Convicting Velasquez required the government to prove beyond a reasonable doubt that the conspiracy charged in Count One existed, that Presbitero and Velasquez knowingly and willfully joined the conspiracy with intention to further the conspiracy, and that a coconspirator committed an overt act in furtherance of the conspiracy. See United States v. Jackson, 33 F.3d 866, 870 (7th Cir.1994); United States v. Useni, 516 F.3d 634, 650 (7th Cir.2008); see also United States v. Klein, 247 F.2d 908 (2d Cir.1957). The government presented more than enough evidence for a jury to find that the six subcontractors did not exist. A jury also could have readily concluded that Velasquez agreed to help perpetuate the fiction. Velasquez provided Presbitero's assistant with hours to be attributed to the subcontractors even though the subcontractors did not exist. He did this on a weekly basis, for several years, and Presbitero's assistant then used this information to type up hundreds of checks made out to the subcontractors. Velasquez was also the one who arranged for these checks to be cashed at currency exchanges owned by Leonard Sklare, and Velasquez often cashed the checks himself each week in exchange for tens of thousands of dollars in return.
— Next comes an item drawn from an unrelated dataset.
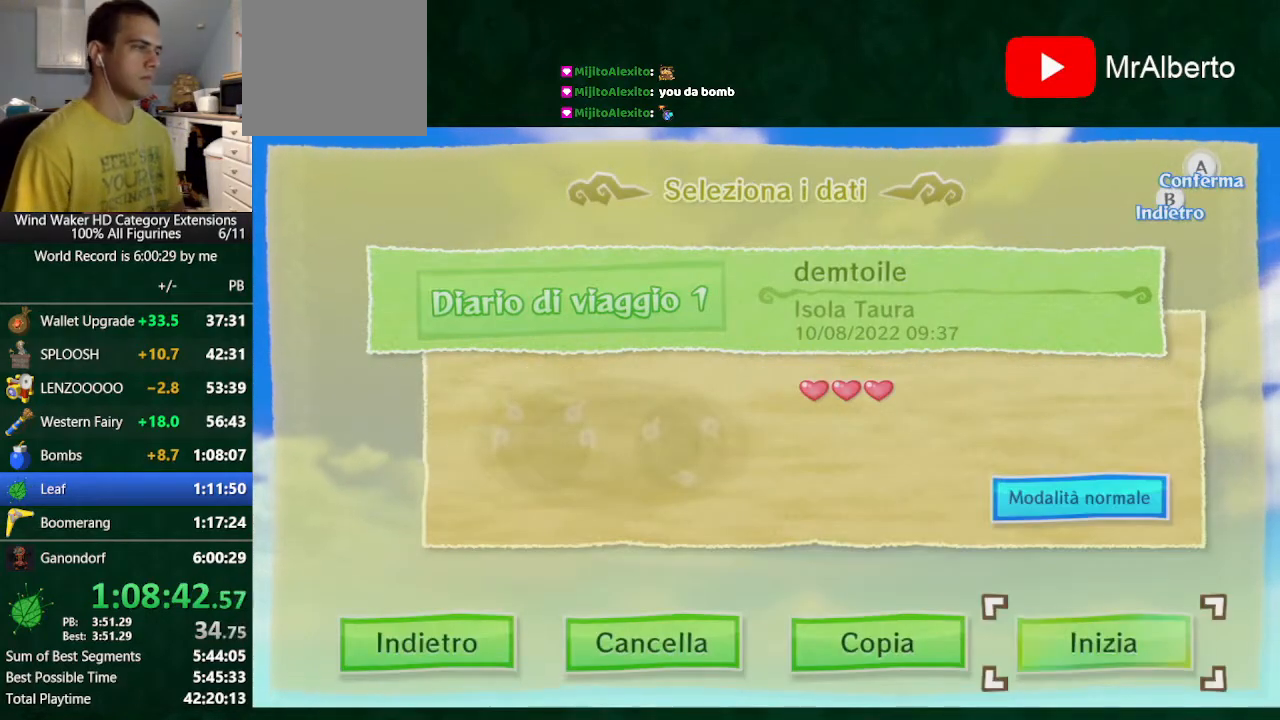
{"buttons": [], "left_stick": "center", "right_stick": "center", "events": []}
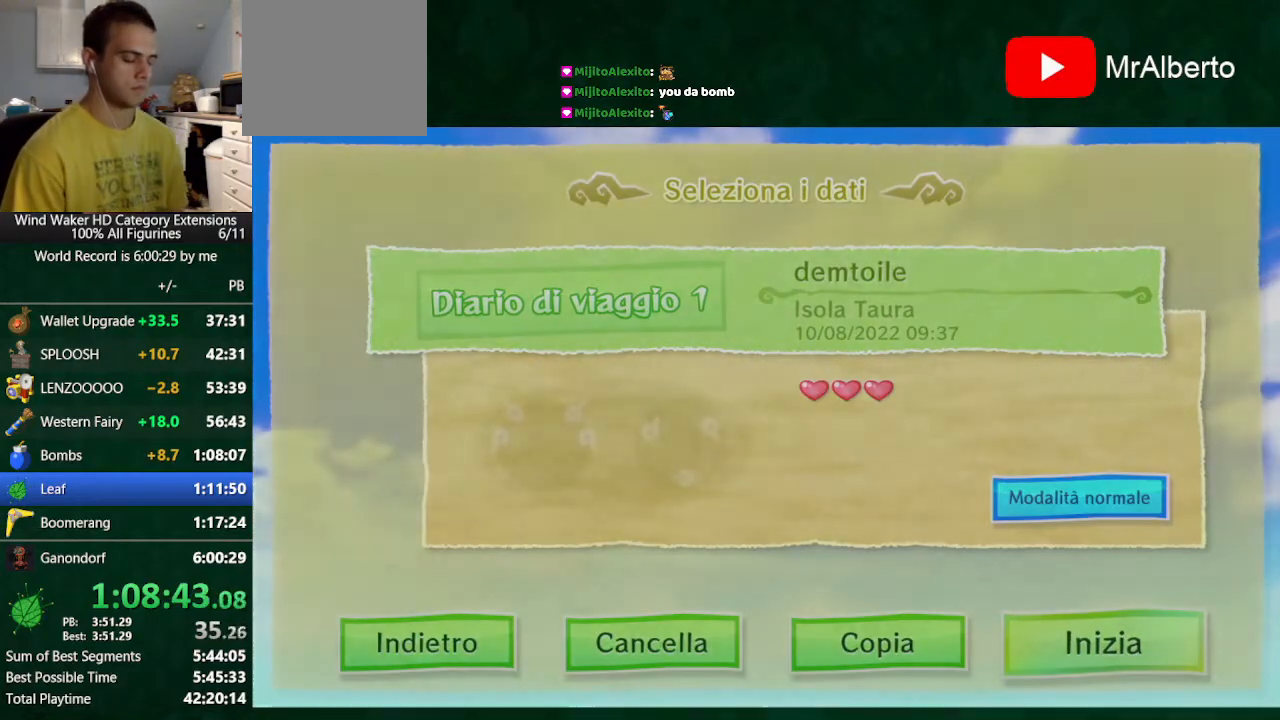
{"buttons": [], "left_stick": "center", "right_stick": "center", "events": []}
The closest question is whether a rational jury could have found that Velasquez had the requisite intent. Velasquez maintains, and the district court agreed, that the element of intent is lacking. The government agrees that to convict Velasquez of violating 18 U.S.C. § 371 in this case, it needed to prove that he intended to impede or obstruct the functions of the Internal Revenue Service, not just that he had the intent to do something improper. See United States v. Attanasio, 870 F.2d 809, 817 (2d Cir.1989). Although the district court granted Velasquez's motion for judgment of acquittal, we agree with the government that a rational jury could have determined that Velasquez had the requisite intent.
That is, from the evidence before it, the jury could have concluded that Velasquez knew that at least one purpose of the agreement to make up the six subcontractors was to reduce PDC's tax liability on false pretenses. Doing so did not require Velasquez, who was in charge of hiring and managing the drywall installers, to understand exactly how PDC had prepared its tax returns (there was no evidence that he ever saw the tax returns or assisted in their preparation). The jury heard that Velasquez had filed individual tax returns before on which he had taken business deductions, and the jury therefore could have concluded that he understood the concept of business deductions. In addition, Velasquez's own signed tax returns included W-2 forms detailing withholdings made from his pay as a PDC employee, so a jury could infer that he understood the concept of employee withholding. A rational jury could have decided that Velasquez knew that when he submitted hours not actually worked by subcontractors to Presbitero's assistant and undertook the efforts he did to keep the subcontractor fiction alive, he was helping the company falsely take business deductions for payments to fake subcontractors or helping it avoid employee tax liability by not accurately reporting the nature of hours worked.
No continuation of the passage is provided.